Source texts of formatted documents

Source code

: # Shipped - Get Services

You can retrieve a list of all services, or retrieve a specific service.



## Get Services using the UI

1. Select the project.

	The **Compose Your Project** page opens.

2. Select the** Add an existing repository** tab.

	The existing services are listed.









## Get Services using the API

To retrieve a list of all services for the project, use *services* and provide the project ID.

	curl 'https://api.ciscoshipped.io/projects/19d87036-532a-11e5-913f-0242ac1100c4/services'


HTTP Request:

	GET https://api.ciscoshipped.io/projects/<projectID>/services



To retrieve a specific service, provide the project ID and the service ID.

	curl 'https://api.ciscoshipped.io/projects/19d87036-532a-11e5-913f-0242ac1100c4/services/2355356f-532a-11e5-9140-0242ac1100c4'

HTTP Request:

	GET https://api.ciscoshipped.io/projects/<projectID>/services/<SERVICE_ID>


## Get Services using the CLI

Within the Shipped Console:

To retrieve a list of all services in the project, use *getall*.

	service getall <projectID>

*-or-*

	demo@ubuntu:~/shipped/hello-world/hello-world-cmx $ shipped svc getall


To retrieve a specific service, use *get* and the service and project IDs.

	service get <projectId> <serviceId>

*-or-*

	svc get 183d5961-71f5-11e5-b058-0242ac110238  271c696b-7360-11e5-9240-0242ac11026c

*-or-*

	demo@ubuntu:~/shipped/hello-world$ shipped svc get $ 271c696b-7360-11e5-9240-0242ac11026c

* _Problem to work on_
Reproduce each entry above exactly, keeping every character.

* _Response to the exercise_
Source code

: # Shipped - Get Services

You can retrieve a list of all services, or retrieve a specific service.



## Get Services using the UI

1. Select the project.

	The **Compose Your Project** page opens.

2. Select the** Add an existing repository** tab.

	The existing services are listed.









## Get Services using the API

To retrieve a list of all services for the project, use *services* and provide the project ID.

	curl 'https://api.ciscoshipped.io/projects/19d87036-532a-11e5-913f-0242ac1100c4/services'


HTTP Request:

	GET https://api.ciscoshipped.io/projects/<projectID>/services



To retrieve a specific service, provide the project ID and the service ID.

	curl 'https://api.ciscoshipped.io/projects/19d87036-532a-11e5-913f-0242ac1100c4/services/2355356f-532a-11e5-9140-0242ac1100c4'

HTTP Request:

	GET https://api.ciscoshipped.io/projects/<projectID>/services/<SERVICE_ID>


## Get Services using the CLI

Within the Shipped Console:

To retrieve a list of all services in the project, use *getall*.

	service getall <projectID>

*-or-*

	demo@ubuntu:~/shipped/hello-world/hello-world-cmx $ shipped svc getall


To retrieve a specific service, use *get* and the service and project IDs.

	service get <projectId> <serviceId>

*-or-*

	svc get 183d5961-71f5-11e5-b058-0242ac110238  271c696b-7360-11e5-9240-0242ac11026c

*-or-*

	demo@ubuntu:~/shipped/hello-world$ shipped svc get $ 271c696b-7360-11e5-9240-0242ac11026c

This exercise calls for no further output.